“In the face of all the challenges our community encounters daily, I embarked on a journey of visual activism to ensure that there is black queer visibility. It is important to mark, map, and preserve our mo(ve)ments through visual histories for reference and posterity so that future generations will note that we were here.”
Zanele Muholi “Faces and Phases”, 2010.
Born in Durban, 1972, photographer and self-proclaimed visual activist Zanele Muholi started her photography career at a Market Photo Workshop in Johannesburg in 2004. Since then, she’s gained international recognition for her work. As a queer black African woman, Muholi is not afraid to question sexuality, gender, identity, or race in her work. She uses photography to report, preserve, and document the members of the black queer and lesbian community, so that their rights and the issues that they face shine through.
“Art needs to be political—or let me say that my art is political. It's not for show. It's not for play.”
Muholi’s international success hopefully indicates a turning of the tide against African LGBTQ+ erasure. All too often, people turn a blind eye as the LGBTQ+ community in South Africa are subjected to harassment, extreme violence and even “corrective rape” or “curative rape”. It is easy to deny that problems do not exist for the community when the lives of the queer South Africans is hidden by a lack of documentation to acknowledge their existence. In return Muholi casts a harsh and unblinking light on the South African LGBTQ+ community. Their humanity undeniable. Their existence undeniable.

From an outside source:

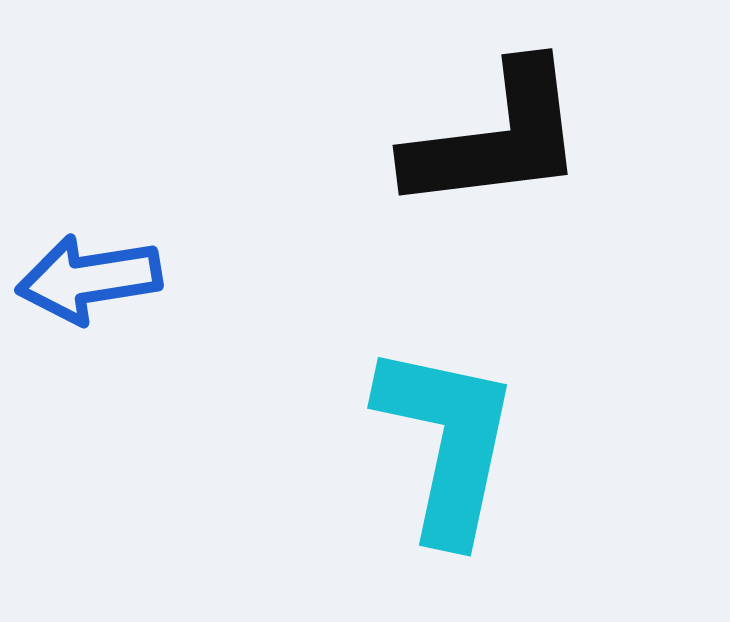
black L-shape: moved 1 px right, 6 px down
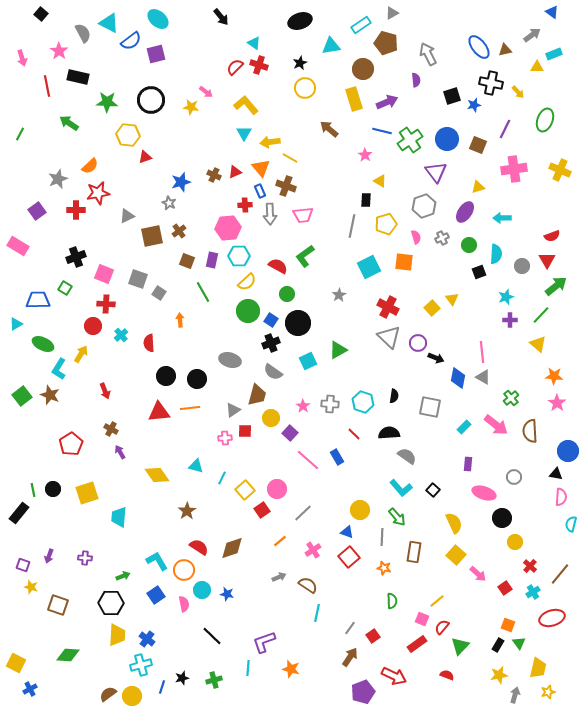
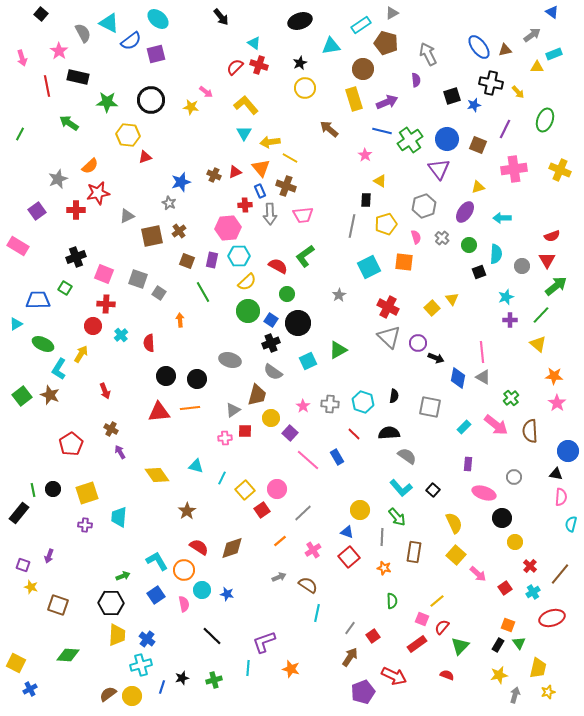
purple triangle at (436, 172): moved 3 px right, 3 px up
gray cross at (442, 238): rotated 24 degrees counterclockwise
purple cross at (85, 558): moved 33 px up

One of Muholi’s photographic series’, Faces and Phases is a collection of black-and-white portrait photography that displays and interrogates questions such as “what does an African lesbian look like?” or “can you identify a rape survivor by the clothes she wears?.” The series’ visual language conveys all of the tradition of historical documentation that Muholi identified as lacking, but with authentic representations of the communities and individuals in her life, but with none of the colonialist male gaze of times gone past.
The series interacts with the everyday lives of LGBTQ+ South Africans she has photographed, documenting their community, their struggles, and their resistance.
“Phases articulates the collective pain we as a community experience due to the loss of friends and acquaintances through disease and hate crimes.”
A number of participants in Faces and Phases, have since died from disease or have been killed from hate crimes. The series allows viewers to remember the struggles, work, and accomplishments of the lives of the participants, especially the participants who have since died. Among them, the lives of Busi Sigasa, Buhle Msibi, Nosizew Cekiso, Penny Fish, and Sosi Molotsane are remembered and documented.